Intricate molecular interactions between neurons and glial cells form the underlying basis of axonal insulation across species. Mutations in human genes that affect insulation of axons are associated with profound disturbances in normal impulse conduction and significant neurological disabilities. We are investigating the genetic and molecular basis of complex and reciprocal interactions between various types of glial cells, which play a key role in axonal insulation, blood-brain barrier formation and axon guidance during Drosophila development. Our lab identified Neurexin IV, Contactin and Neuroglian as key molecular components of the glial- and axo-glial septate junctions and showed that these proteins are crucial for the organization and function of the septate junctions. Recent studies in our lab have uncovered additional molecular components which link the midline glial scaffold with midline neurons to bring about commissural axon insulation and proper midline axon guidance.
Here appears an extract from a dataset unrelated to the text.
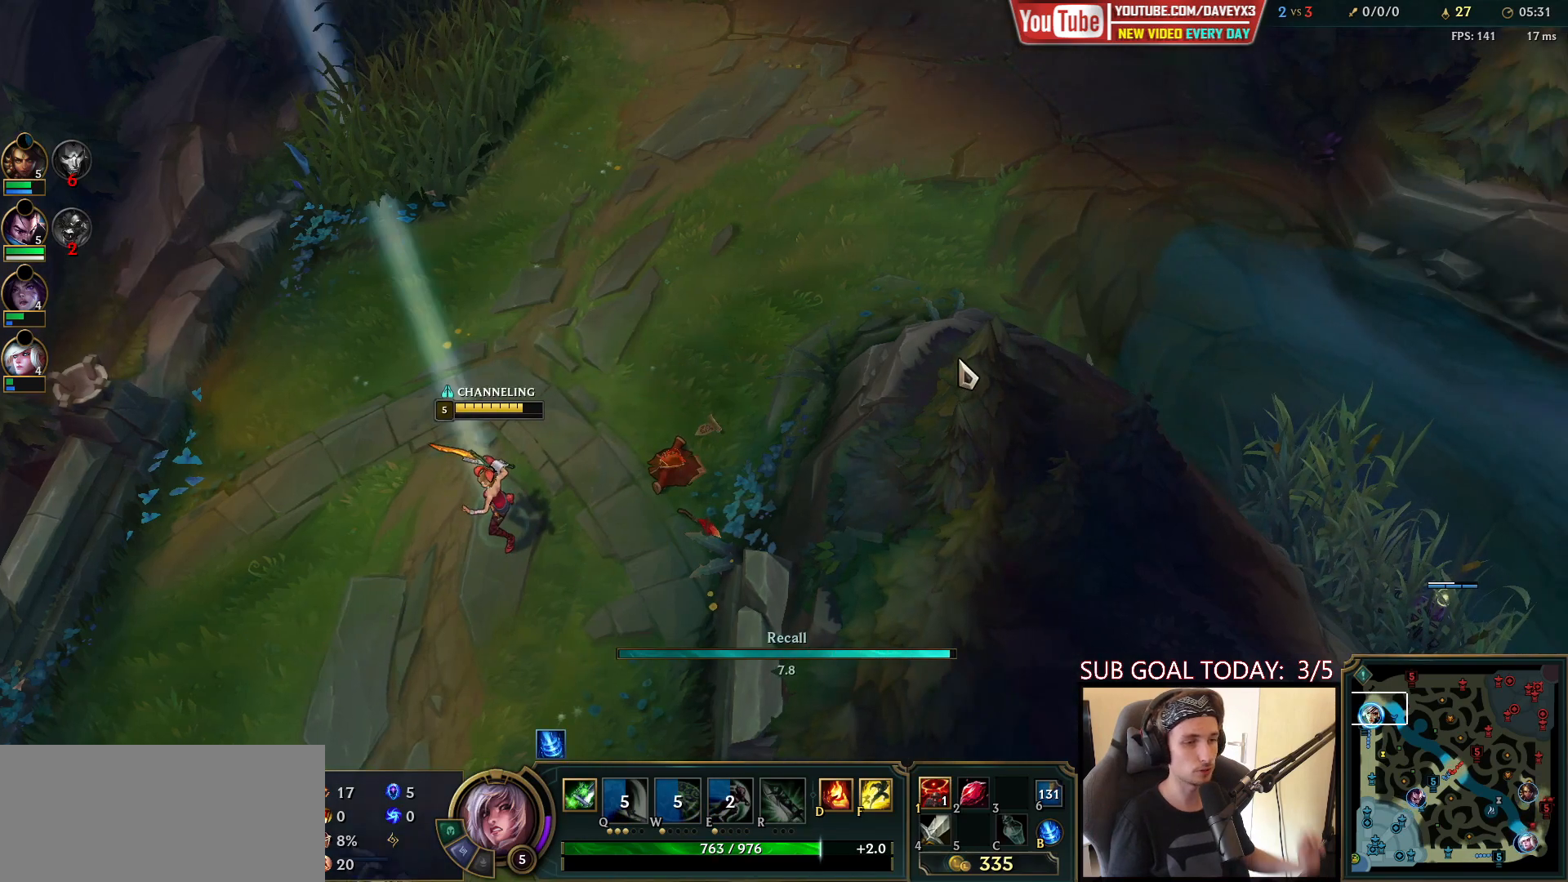
{"keys": [], "mouse": [], "events": []}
We have extended these Drosophila studies to vertebrates, where axonal insulation is achieved by myelination carried out by glial cells (Schwann cells and oligodendrocytes). The myelinated nerve fibers are organized into distinct domains that are necessary for rapid saltatory conduction. These domains include the nodes of Ranvier and the flanking paranodal regions where myelin loops closely appose and form axo-glial septate junctions. We identified the vertebrate homologs of the Drosophila septate junction proteins and demonstrated a conserved role for these proteins in the organization and function of the axo-glial septate junctions in myelinated axons. We generated Caspr, and Neurofascin (homologs of Drosophila nrx IV and nrg, respectively) mutant mice and demonstrated that in these mutants, paranodal axo-glial septate junctions fail to form and the axonal domain organization is disrupted. These defects result in severe motor deficits, decrease in nerve conduction velocity and axonal degeneration, thus demonstrating a critical role for these proteins in axon-glial interactions in myelinated axons. Our recent studies in mice, using neuron- and myelinating glia-specific inducible-Cre lines, show that axo-glial junction disruption in adults results in slow but progressive neurological disabilities leading to paralysis. These adult mouse mutants serve as models for human myelin-related pathologies.
We are using genetic and biochemical methods to identify and characterize additional molecular complexes that are involved at the interface of axons and glial cells in Drosophila and mice, and how loss of these molecules affects conduction of nerve impulses and synaptogenesis.